Expectation, variance, and covariance: measuring uncertainty

Stat refreshers

A refresher on expectation, variance, and covariance, focused on how uncertainty and dependence are quantified in time series.

Author

Pablo Benavides-Herrera

Modified

February 13, 2026

This document is optional, but strongly recommended.

Once uncertainty is represented through random variables, the next step is to quantify it.

Expectation, variance, and covariance are the core mathematical tools we use to describe:

typical behavior,
variability,
and dependence.

They appear everywhere in forecasting, whether explicitly or implicitly.

1 Expectation: the long-run average

The expectation (or expected value) of a random variable describes its typical value in the long run.

For a discrete random variable X with probability mass function p(x),

\mathbb{E}[X] = \sum_x x \, p(x).

For a continuous random variable with density f(x),

\mathbb{E}[X] = \int_{-\infty}^{\infty} x \, f(x)\, dx.

Tip

Expectation is not what you expect to observe next.

It is what you would obtain on average, across many repetitions.

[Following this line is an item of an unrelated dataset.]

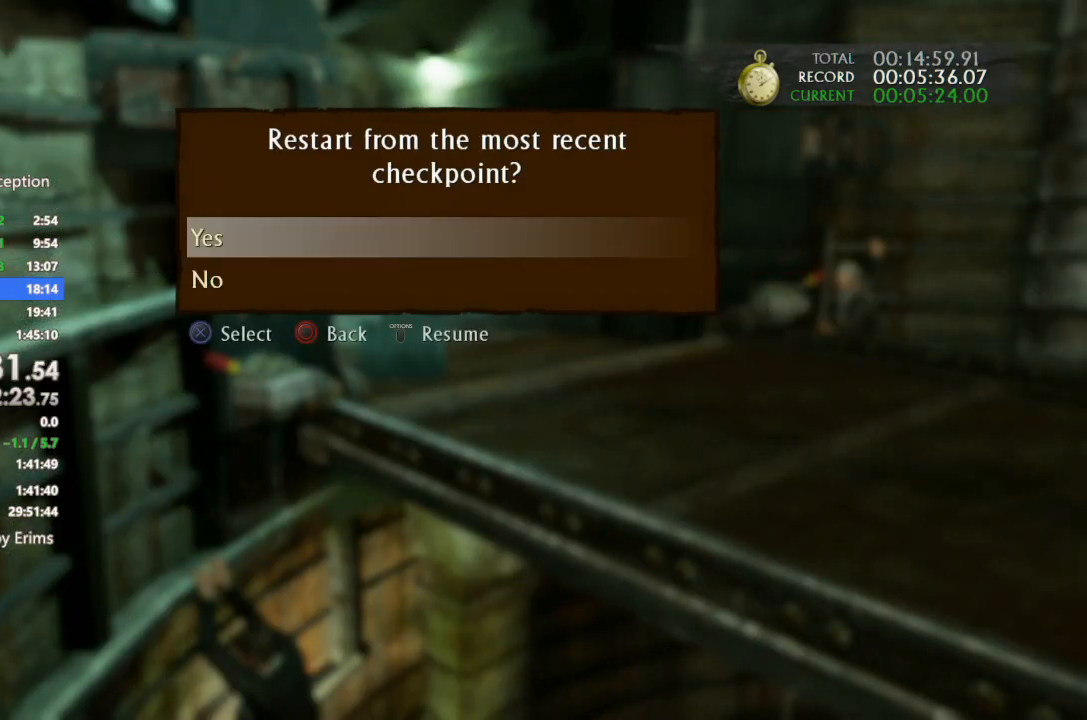
{"buttons": [], "left_stick": "up", "right_stick": "center", "events": [[67, "CROSS", "up"], [167, "left_stick", "up"]]}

In forecasting, expectation often corresponds to:

the point forecast,
the mean of a forecast distribution,
the baseline around which uncertainty is measured.

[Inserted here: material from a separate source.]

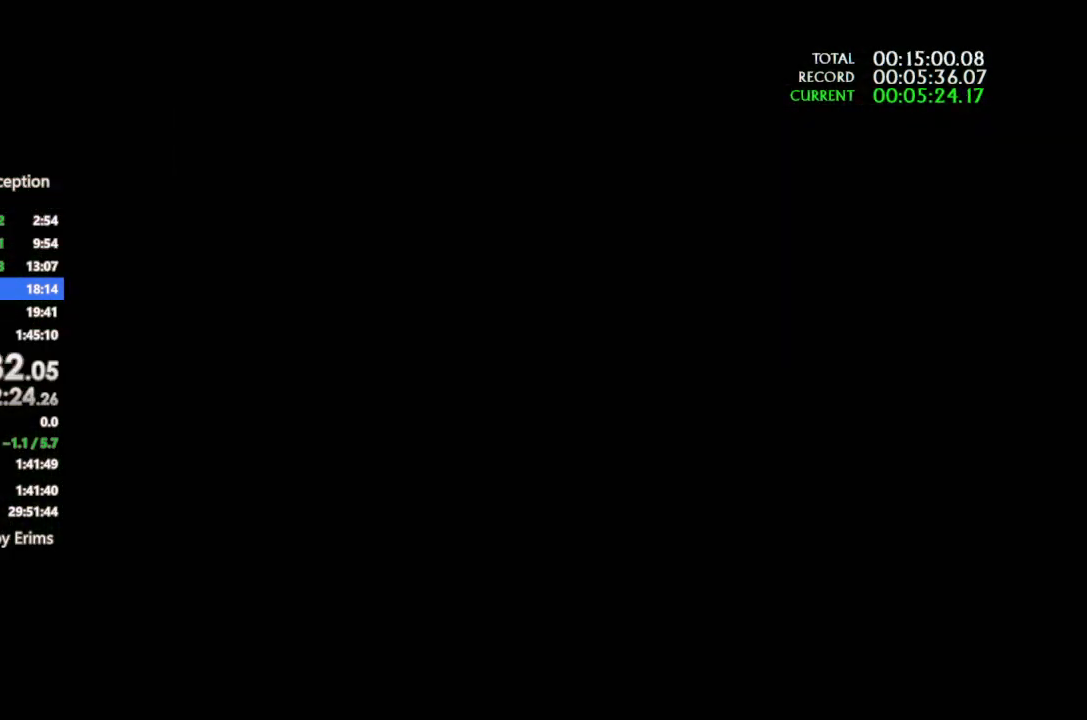
{"buttons": [], "left_stick": "up", "right_stick": "center", "events": []}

2 Linearity of expectation (this matters a lot)

One of the most important properties of expectation is linearity:

\mathbb{E}[aX + b] = a\,\mathbb{E}[X] + b,

for constants a and b.

Even more importantly,

\mathbb{E}[X + Y] = \mathbb{E}[X] + \mathbb{E}[Y],

regardless of whether X and Y are independent.

Important

Linearity of expectation holds without independence.

This fact underlies many results in time series and forecasting.

3 Variance: how uncertain is a random variable?

Expectation alone is not enough.
Two random variables may have the same mean but very different levels of uncertainty.

The variance of X measures how much values fluctuate around their expectation:

\operatorname{Var}(X) = \mathbb{E}\big[(X - \mu)^2\big], \qquad \mu = \mathbb{E}[X].

An equivalent and often more convenient expression is:

\operatorname{Var}(X) = \mathbb{E}[X^2] - \mu^2.

Note

Variance is measured in squared units.

The standard deviation \sigma = \sqrt{\operatorname{Var}(X)} restores the original scale.

In forecasting, variance captures:

forecast uncertainty,
volatility,
the typical size of forecast errors.

4 How variance reacts to transformations

Variance behaves very differently from expectation under transformations.

For constants a and b,

\operatorname{Var}(aX + b) = a^2 \operatorname{Var}(X).

Adding a constant does nothing to variance.
Scaling a variable scales variance quadratically.

Warning

Variance is sensitive to scale.

This is why transformations (e.g., logarithms) can dramatically change model behavior.

5 Covariance: measuring dependence

Variance describes uncertainty of a single random variable.
Covariance describes how two random variables vary together.

For random variables X and Y,

\operatorname{Cov}(X, Y) = \mathbb{E}\big[(X - \mu_X)(Y - \mu_Y)\big] = \mathbb{E}[XY] - \mu_X \mu_Y.

Positive covariance: large values of X tend to occur with large values of Y
Negative covariance: large values of X tend to occur with small values of Y

Note

If X and Y are independent, then

\operatorname{Cov}(X,Y) = 0.

The converse is not generally true.

6 Covariance in time series

In time series analysis, covariance appears in a very specific form.

Given a sequence \{Y_t\}, we define the lag-h covariance as:

\operatorname{Cov}(Y_t, Y_{t-h}).

This quantity measures how observations relate to their own past.

Important

Autocovariance is the foundation of:

autocorrelation,
stationarity,
AR and MA models.

If you understand covariance, you are already halfway to understanding time series models.

7 Correlation (preview, not the full story)

Covariance depends on scale, which makes comparisons difficult.

The correlation coefficient rescales covariance:

\rho(X,Y) = \frac{\operatorname{Cov}(X,Y)} {\sqrt{\operatorname{Var}(X)\operatorname{Var}(Y)}}.

Correlation lies between -1 and 1, but:

Warning

Correlation measures linear association, not general dependence.

This distinction becomes critical in time series.

Correlation deserves its own refresher — and it will get one.

8 Where this shows up in the course

Expectation, variance, and covariance appear throughout the course:

point forecasts and forecast distributions,
forecast error evaluation,
residual diagnostics,
autocorrelation functions,
stationarity assumptions.

They are not optional background — they are the mathematical backbone of forecasting.

9 What you do not need yet

At this stage, you do not need:

higher-order moments,
distribution-specific formulas,
closed-form derivations.

Those concepts matter, but only once the core quantities are fully internalized.

10 Takeaway

Important

Expectation describes the center.

Variance describes uncertainty.

Covariance describes dependence.

Together, they define how time series behave.